Backed by strong domestic defence exposure and strategic transitions, Astra Microwave is positioned for multi-year growth despite operational challenges.
Goldman Sachs has initiated coverage on Astra Microwave Ltd. with a “Buy” rating and a 12-month target price of ₹1,455, implying a 45% upside from its recent trading level. The firm outlines three key growth drivers behind its bullish stance, while also cautioning on certain operational risks.
1. Rising Focus on High-Margin Domestic Defence Segment
Astra Microwave’s increasing focus on the domestic defence electronics market is expected to reshape its revenue mix in favor of higher-margin projects.
- Domestic contracts tend to have better margins and lower risk compared to exports.
- The Indian government’s emphasis on indigenisation of defence systems supports long-term order visibility.
- Astra’s existing partnerships with key public sector undertakings (PSUs) bolster its role in large-scale defence projects.
2. Transitioning into a Full-Fledged Solutions Provider
The company is moving beyond being just a component or sub-system supplier to becoming a solutions integrator.
- Astra is leveraging internal R&D capabilities and collaborating with external players.
- This shift is expected to increase average deal size, improve customer stickiness, and boost operational leverage.
- It also positions the company to participate in more complex, end-to-end defence projects, adding strategic depth to its offerings.
3. Strategic Expansion into Space and Anti-Drone Segments
Astra Microwave is expanding into space-based electronics and counter-drone systems, two of the most rapidly growing sectors in global defence technology.

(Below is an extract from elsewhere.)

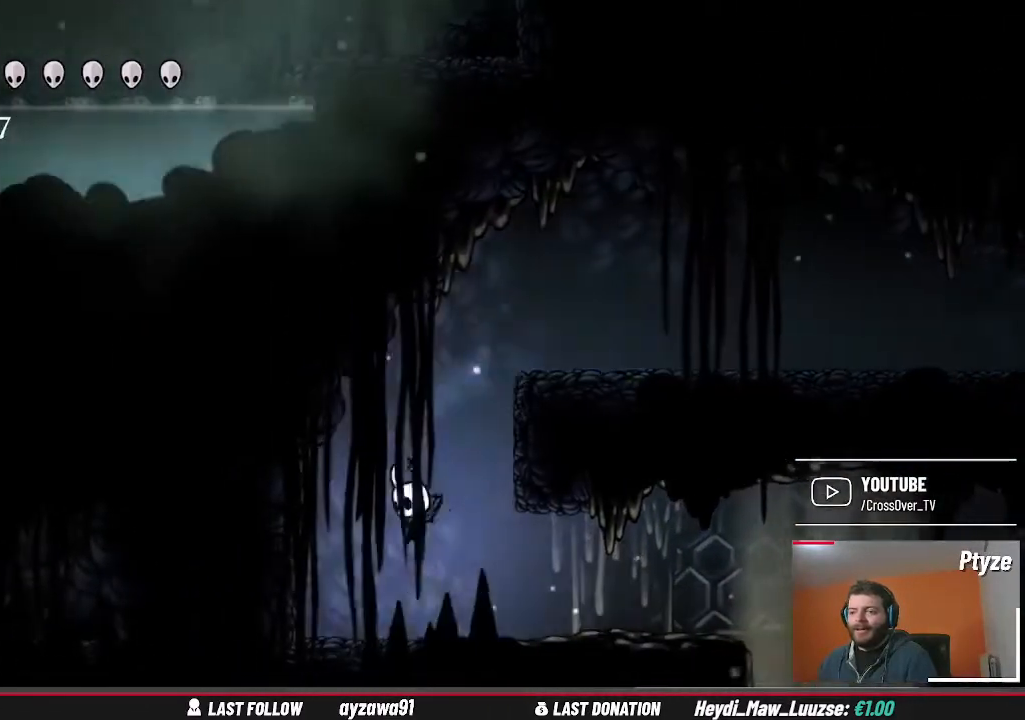
{"buttons": [], "left_stick": "left", "right_stick": "center", "events": [[133, "left_stick", "left"], [333, "X", "down"], [433, "X", "up"]]}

- These markets offer high barriers to entry, meaning limited competition and premium pricing.
- Government programs and private space initiatives in India offer significant long-term demand.
- Anti-drone solutions are in high demand globally due to increasing geopolitical threats and border security needs.

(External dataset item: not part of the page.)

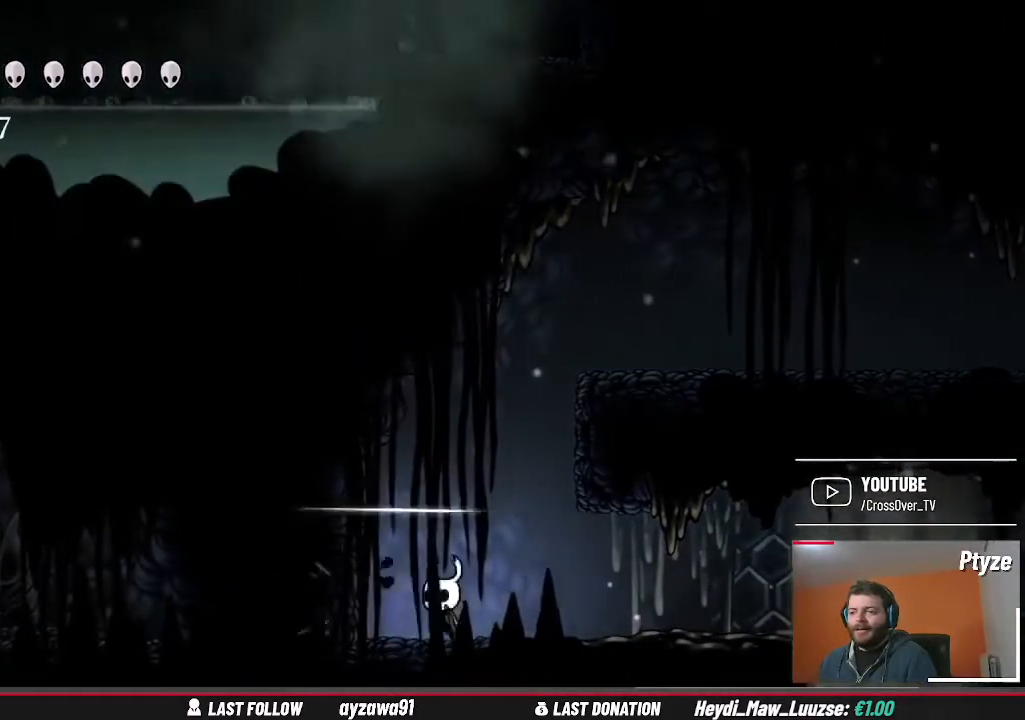
{"buttons": [], "left_stick": "left", "right_stick": "center", "events": [[233, "X", "down"], [300, "left_stick", "center"], [367, "X", "up"], [500, "left_stick", "left"]]}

Financial Outlook and Valuation
- Goldman Sachs projects steady revenue growth of 18–20% CAGR over the medium term.
- Margins are expected to improve, despite a stretched cash conversion cycle.
- The stock trades at a discount to global defence electronics peers, offering valuation comfort.
- Return on Equity (RoE) is expected to surpass global averages, highlighting capital efficiency.
Key Risks Highlighted
Despite the upside potential, Goldman Sachs also flagged several operational and structural risks:
- Delays in order awards or execution may impact near-term revenue.
- Dependence on integrators and external vendors could lead to project delays.
- Higher export revenue could dilute margins due to pricing competition.
- The cash conversion cycle remains stretched, affecting short-term liquidity.
Market Response and Analyst Consensus
- Following the report, Astra Microwave shares rose 4% on Friday, closing at ₹1,043.5.
- The stock is already up 35% in 2025 and 60% since February, showing strong investor confidence.
- Notably, all six analysts covering the stock currently have a “Buy” rating, underlining strong consensus.